Rabu, 22 Februari 2012

Kenaikan BBM: Jangan berfikir Instan dan Jangka Pendek


Jakarta (22/2) - “Tenggat waktu 1 April kalau dikaitkan dengan kenaikan BBM harus merubah klausul pasal 7 ayat 6 Undang Undang APBN 2012 yang menyatakan harga eceran BBM tidak naik!” Demikian disampaikan oleh Mardani, anggota Komisi VII DPR RI yang membidangi energi menanggapi Jero Wacik, Menteri ESDM yang akan menaikkan harga BBM pada 1 April 2012.

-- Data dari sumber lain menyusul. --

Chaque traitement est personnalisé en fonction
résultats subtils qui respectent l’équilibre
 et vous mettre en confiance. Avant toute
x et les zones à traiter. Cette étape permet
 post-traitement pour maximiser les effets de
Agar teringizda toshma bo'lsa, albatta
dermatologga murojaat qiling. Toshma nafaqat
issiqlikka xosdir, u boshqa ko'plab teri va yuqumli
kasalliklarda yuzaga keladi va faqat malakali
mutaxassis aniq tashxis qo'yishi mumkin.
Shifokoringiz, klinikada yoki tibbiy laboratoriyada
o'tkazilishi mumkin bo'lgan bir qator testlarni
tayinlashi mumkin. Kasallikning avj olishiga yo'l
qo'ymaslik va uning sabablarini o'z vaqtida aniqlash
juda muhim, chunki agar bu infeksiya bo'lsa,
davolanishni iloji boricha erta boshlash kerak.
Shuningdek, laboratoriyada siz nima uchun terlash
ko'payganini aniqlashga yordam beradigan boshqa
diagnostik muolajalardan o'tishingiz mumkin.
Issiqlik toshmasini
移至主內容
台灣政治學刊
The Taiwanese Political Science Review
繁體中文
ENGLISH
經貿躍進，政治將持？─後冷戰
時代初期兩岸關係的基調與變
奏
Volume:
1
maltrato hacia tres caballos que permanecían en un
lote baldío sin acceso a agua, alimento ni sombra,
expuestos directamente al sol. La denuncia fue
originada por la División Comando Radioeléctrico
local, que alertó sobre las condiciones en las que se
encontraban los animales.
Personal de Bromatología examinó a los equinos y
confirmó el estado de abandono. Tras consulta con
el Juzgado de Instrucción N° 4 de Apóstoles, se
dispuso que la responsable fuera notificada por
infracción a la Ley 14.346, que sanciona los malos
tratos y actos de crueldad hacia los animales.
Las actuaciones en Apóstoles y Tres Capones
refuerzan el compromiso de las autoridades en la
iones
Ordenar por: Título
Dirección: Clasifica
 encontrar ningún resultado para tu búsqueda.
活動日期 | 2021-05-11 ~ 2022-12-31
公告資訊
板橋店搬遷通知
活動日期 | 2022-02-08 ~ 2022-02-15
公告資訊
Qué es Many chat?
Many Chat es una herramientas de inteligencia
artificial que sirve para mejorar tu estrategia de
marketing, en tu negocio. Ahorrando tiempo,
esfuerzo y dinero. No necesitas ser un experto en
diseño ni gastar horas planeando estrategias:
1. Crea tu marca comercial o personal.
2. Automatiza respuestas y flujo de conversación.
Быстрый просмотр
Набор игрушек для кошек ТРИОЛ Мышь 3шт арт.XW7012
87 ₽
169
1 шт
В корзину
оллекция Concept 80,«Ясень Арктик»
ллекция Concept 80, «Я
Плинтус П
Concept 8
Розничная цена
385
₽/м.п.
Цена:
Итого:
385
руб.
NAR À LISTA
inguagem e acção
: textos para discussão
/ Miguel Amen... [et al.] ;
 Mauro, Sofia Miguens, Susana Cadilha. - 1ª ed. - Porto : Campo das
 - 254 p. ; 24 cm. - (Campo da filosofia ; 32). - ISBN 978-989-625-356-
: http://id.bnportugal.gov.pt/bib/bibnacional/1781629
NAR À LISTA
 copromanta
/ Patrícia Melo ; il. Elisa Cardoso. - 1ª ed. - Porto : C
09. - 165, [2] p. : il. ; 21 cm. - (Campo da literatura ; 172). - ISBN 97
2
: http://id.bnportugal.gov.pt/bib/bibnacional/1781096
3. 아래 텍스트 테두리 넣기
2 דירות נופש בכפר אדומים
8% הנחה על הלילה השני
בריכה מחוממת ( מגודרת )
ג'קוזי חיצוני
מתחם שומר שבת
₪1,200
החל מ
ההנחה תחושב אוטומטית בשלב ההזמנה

Di satu sisi, semangat Menteri ESDM Jero Wacik untuk menyelesaikan masalah membengkaknya subsidi BBM akibat kenaikan harga minyak mentah dunia dengan menaikkan harga BBM dalam negeri perlu diacungi jempol.

Namun, hendaknya Menteri juga harus realistis dan jangan selalu berifkir instan dan jangka pendek. Kalau target waktu 1 April yang akan datang sebagaimana disampaikannya di Istana Negara (21/02/2012), jelas tidak mungkin karena itu adalah tenggat waktu terkait pembatasan BBM. “Jelas sangat tidak mungkin!” Mardani menegaskan.

Merubah suatu ayat atau pasal dalam undang-undang tidak bisa instan seperti  membalikkan telapak tangan. Apalagi ini terkait APBN, banyak program-program Pemerintah dan aspirasi masyarakat yang harus disesuaikan dengan prioritas kerja dan kapasitas keuangan yang ada. Demikian penjelasan  Mardani.

Mardani yang berasal dari Dapil Jabar VII (Bekasi, Karawang dan Purwakarta) ini menambahkan, “Melakukan perubahan APBN tidak cukup dalam 1 bulan! Apalagi ini termasuk hal yang sangat krusial”.

“Namun, yang lebih penting lagi adalah bahwa dalam menata Kebijakan Energi ini tidak dapat dilakukan secara instan dan parsial, karena banyaknya pihak yang berkepentingan dengan masalah energi yang harus dilibatkan, sehingga harus ditata secara cermat, komprehensif dan berkelanjutan. Di sisi lain mulai sekarang Pemerintah harus berfikir bagaimana agar penggunaan energi menjadi efisien dan menghindarkan keborosan!” Tukas Mardani mencoba menjelaskan lebih jauh.

“BBM secara Nasional digunakan 67% untuk transportasi, padahal kita tahu transportasi darat selalu diwarnai kemacetan”. Mardani yang juga salah satu Ketua DPP PKS mencoba menggambarkan masalah yang dihadapi.

“Oleh karenanya tidaklah aneh jika intensitas energi (energi yang dibutuhkan untuk meningkatkan gross domestic product (GDP) atau produk domestik bruto) dan elastisitas energi (pertumbuhan kebutuhan energi yang diperlukan untuk mencapai tingkat pertumbuhan ekonomi) bangsa Indonesia terhitung tinggi jika dibandingkan dengan negara-negara lain. Dengan Malayasia saja kita kalah, intensitas di Malaysia adalah 493 TOE (ton oil equivalent) /juta US$ sementara Indonesia intensitasnya sebesar 565 TOE / juta US$. Sedangkan elastisitasnya Malayasia sebesar 1,8 dan Indonesia 2,69”. Papar Mardani yang menyelesaikan doktoral tekniknya di Universitas Teknik Malayasia.

“Jadi kita ini masih boros! Program konservasi inilah yang harus dipikirkkan lebih jauh oleh Menteri ESDM. Bagaimana efektivitas PP no 70 tahun 2009 tentang Konservasi Energi ini sudah berjalan?” Mardani mempertanyakan.

“Adakah program konservasi ini juga berlaku untuk transportasi? Sepertinya tidak! Karenanya PP ini harus diperbaiki, jika perlu ditingkatkan menjadi Undang Undang agar bangsa ini tidak terbelenggu oleh subsidi energi yang terus membengkak!”. Imbuh Mardani seraya berharap adanya perubahan yang mendasar dalam kebijakan bidang energi ini.